Little's speeches against the Anaconda Company, the draft and World War
I were supported by many Butte miners but engendered fear among Company
executives and others. Although the Company and local officials pushed
for Little's arrest for "treasonable utterances," U.S. district attorney
Burton K. Wheeler found insufficient evidence to indict.
But in its determination to quash anti-war dissidents, the United States
government singled out and targeted the IWW – going so far as to spread
rumours that the organisation was subsidised by Germany – and Frank
Little’s murder was to have devastating consequences for the bourgeoning
radical labour movement. Little would
be a signal martyr to America’s nascent Red Scare.
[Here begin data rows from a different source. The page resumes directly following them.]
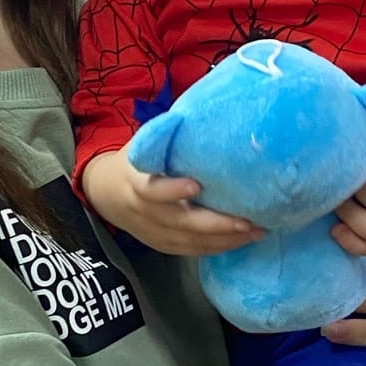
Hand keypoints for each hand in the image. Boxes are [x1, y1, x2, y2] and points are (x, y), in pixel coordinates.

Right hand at [81, 151, 263, 257]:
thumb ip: (166, 137)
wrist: (108, 194)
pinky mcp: (163, 246)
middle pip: (180, 223)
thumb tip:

Frank Little’s last speech, for which he paid with his life, was
directed against the capitalist war. In that speech he set up his own
doctrines against those of the warmongers. His philosophy, compressed
into a single sentence, was picked up and carried all over the country
on the telegraph wires with the news of his assassination. “I stand for
the solidarity of labor.”
Days after the lynching, Montana authorities
declared martial law against anti-war opponents, associates of Little’s
were arrested and accused of ‘espionage’, and both the miners’ strike
and union were crushed. Beyond Montana, Little’s death was a harbinger
of a string of blatantly undemocratic federal laws, specifically the
Espionage and Sedition Acts
which outlawed any form of dissent. Moreover, the government used the
IWW’s association with anti-war opposition to initiate a subjugating
campaign of repression against the labour movement, culminating in the
1920 Palmer Raids which effectively destroyed the IWW’s momentum and power for the next thirty years.
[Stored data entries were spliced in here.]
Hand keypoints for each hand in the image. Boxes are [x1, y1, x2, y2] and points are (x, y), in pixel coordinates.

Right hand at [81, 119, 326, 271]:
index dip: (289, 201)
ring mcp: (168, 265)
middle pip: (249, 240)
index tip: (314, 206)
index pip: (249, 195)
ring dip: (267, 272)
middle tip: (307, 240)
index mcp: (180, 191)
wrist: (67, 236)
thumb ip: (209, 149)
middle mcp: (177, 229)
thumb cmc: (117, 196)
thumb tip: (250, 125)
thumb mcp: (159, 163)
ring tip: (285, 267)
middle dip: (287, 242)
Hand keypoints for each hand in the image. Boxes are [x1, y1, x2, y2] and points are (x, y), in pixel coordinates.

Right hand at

Attorney General A. Mitchell Palmer spearheaded efforts to round up
anarchists, communists, and other political radicals and then deport
them when possible. World War I and the 1917 Russian Revolution inflamed
American fears of the spread of radicalism and immigration from Europe,
contributing to the first “red scare” in the United States. As state
and local governments purged radicals from public service and cracked
down on left-wing labor organizing, Palmer undertook the most visible
campaign against radical organizations, often immigrants from Southern
and Eastern Europe. Between November 1919 and January 1920, Palmer’s
agents deported nearly 250 people, including notable anarchist Emma
Goldman, and arrested nearly 10,000 people in seventy cities.
Little's killers were never brought to justice.
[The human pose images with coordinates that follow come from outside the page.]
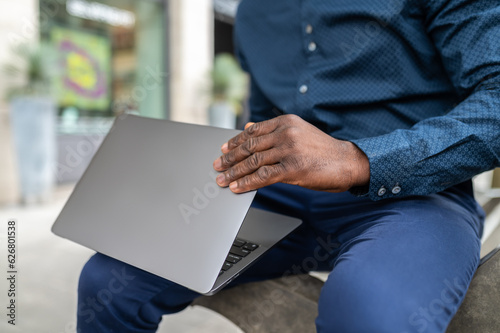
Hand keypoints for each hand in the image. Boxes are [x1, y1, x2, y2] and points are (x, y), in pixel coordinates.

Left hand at [213, 114, 369, 192]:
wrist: (347, 161)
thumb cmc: (322, 149)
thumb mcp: (299, 131)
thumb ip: (274, 130)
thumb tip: (248, 127)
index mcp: (285, 121)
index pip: (252, 131)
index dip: (235, 141)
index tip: (223, 149)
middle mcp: (285, 133)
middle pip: (249, 146)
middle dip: (230, 158)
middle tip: (217, 165)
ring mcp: (289, 150)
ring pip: (253, 162)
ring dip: (234, 172)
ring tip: (222, 179)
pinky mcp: (292, 169)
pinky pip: (263, 176)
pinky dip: (247, 183)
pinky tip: (237, 188)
Years later, writer Dashiell Hammett
would recall his early days as a Pinkerton detective agency operative
and recount how a mine company representative offered him $5,000 to kill
Little. Hammett says he quit the business that night.
An estimated 10,000 workers lined the route of Frank Little's funeral procession, which was followed by 3,500 more persons. in what was the largest funeral in Montana history.And in the aftermath would see federal troops bought in to quash labor unrest in Butte, and in the month following Little's murder the IWW's offices were raided and the organization and its members were hounded into
near obscurity. There is no reasonable estimate of the number of
unionists deported, jailed, blacklisted, or killed. Even Frank Little’s
close relatives were afraid to talk about him. His personal effects, his
writings, the death mask made from his face, and the movie made at his
gigantic funeral are lost to history. The only remaining trace of the
great Frank Little is his tombtone in Mountain View Cemetery. Butte which is still well cared for by local activists. His grave marker reads :
Slain By Capitalist Interests For Organizing And Inspiring His Fellow Men."
Even though Frank Little was executed on this day , his ideas will live on as long as people remember
him.We must continue to stand on the shoulders of working class giants, and remember that an injury to one is an injury to all.
Travis Wilkinson's 2002 documentary film An Injury to One tells the story of Frank Little and his lynching in Butte, Montana.